Shields continued: "The experiences I've had in the last nine-and-a-half years being there makes me who I am today. I've checked every single box apart from being the head coach. I'd put my name in for the position when our head coach left (in December). I was one of the final candidates, which was really good, and Dave Sarachan ended up getting the job, who was the ex-US national team interim coach when Bruce Arena left.

"I spent three years up until 2015 being the main assistant, but then I wanted to further develop, so I stepped away from the first team programme and went down to three days a week because I wanted to be involved with the youth, see that side of it and how that works.

"We had library and video content of how they play, from under-11 players all the way through to our first team programme. That's important because we can see improvement with each age group all the way through to the first team, and that comes out of the style of play.

"I'm a listener, more than I ever was, and it's about the man-management of the player trusting and understanding what the content is that you're telling them.

"I love sitting down and discussing how to improve, and what we are doing really well, and I think that's what our boys will hopefully be encouraged by."

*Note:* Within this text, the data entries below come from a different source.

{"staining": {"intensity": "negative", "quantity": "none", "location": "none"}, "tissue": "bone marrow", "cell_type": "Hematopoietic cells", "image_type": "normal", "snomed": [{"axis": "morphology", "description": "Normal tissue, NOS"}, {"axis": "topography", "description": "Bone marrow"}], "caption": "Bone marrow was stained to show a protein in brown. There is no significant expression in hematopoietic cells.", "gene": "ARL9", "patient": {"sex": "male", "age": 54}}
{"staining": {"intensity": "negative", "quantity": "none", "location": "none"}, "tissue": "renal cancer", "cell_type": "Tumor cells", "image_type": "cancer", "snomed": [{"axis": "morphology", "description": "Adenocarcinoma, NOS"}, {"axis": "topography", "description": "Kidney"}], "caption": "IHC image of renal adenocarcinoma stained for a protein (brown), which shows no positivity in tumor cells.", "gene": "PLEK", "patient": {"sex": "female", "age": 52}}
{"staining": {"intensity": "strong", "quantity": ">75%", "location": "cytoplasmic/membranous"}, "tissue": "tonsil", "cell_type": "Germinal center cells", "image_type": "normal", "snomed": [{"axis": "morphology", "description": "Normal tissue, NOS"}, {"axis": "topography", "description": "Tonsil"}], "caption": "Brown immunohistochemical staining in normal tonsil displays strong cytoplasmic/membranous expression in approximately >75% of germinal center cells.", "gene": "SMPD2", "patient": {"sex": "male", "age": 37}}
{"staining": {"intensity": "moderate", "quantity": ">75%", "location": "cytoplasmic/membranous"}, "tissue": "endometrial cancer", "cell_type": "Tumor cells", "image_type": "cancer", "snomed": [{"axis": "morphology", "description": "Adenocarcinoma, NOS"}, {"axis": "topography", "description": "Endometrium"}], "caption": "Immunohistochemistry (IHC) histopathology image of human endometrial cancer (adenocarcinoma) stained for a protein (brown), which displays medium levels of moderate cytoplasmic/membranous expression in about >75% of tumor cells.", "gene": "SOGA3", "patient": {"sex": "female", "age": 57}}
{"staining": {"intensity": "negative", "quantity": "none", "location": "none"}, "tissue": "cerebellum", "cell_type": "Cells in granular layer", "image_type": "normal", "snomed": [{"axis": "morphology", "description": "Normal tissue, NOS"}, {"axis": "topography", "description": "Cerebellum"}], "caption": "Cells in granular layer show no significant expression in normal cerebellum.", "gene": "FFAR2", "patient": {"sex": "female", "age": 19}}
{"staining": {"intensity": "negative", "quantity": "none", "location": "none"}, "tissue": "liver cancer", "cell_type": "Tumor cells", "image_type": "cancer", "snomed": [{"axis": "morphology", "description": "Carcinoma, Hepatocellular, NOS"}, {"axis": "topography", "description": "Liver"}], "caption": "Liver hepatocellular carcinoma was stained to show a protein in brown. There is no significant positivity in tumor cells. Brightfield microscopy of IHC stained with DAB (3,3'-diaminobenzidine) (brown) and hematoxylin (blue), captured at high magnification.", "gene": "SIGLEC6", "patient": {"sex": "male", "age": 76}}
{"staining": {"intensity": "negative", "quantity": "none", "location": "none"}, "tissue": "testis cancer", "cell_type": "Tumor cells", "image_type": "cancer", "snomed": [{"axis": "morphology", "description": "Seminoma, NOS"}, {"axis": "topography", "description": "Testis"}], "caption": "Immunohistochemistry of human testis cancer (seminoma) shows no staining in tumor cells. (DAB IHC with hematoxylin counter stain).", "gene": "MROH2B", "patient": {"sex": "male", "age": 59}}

Having also played for Rangers, Charlton Athletic and Kilmarnock, Shields worked under a number of managers throughout his career and he insists he learned from all of them.

"You go from Walter Smith and Archie Knox to Dick Campbell, Bert Paton, to Alan Curbishley, Keith Peacock and Mervyn Day, and then I go to Kilmarnock under Jim Jefferies and Billy Brown, then I come back to Dunfermline under Jimmy Calderwood," he added.

"Then as you know we had Davie Hay, Stephen Kenny and Jim McIntyre, so we had a number of coaches who are very good coaches but who are very different.

"When I look back and I think that way, you learn something off coaches good and bad; things you like, things you don’t like, do you write it down, do you keep it, do you apply it to the player?

"Stevie’s had a lot of good managers, and I had one really good one in the US, Colin Clarke, a Northern Irish international who scored against Spain in the World Cup.

"I learned a lot from him, but also the youth coaches over there as well and how they go about their work. These guys are workaholics and they’re happy to do it because they want to see younger talent break through.

"I’ve said to the players that if they have any questions, ask me, because I don’t want them coming off the pitch and not understanding what I’m asking. That’s important."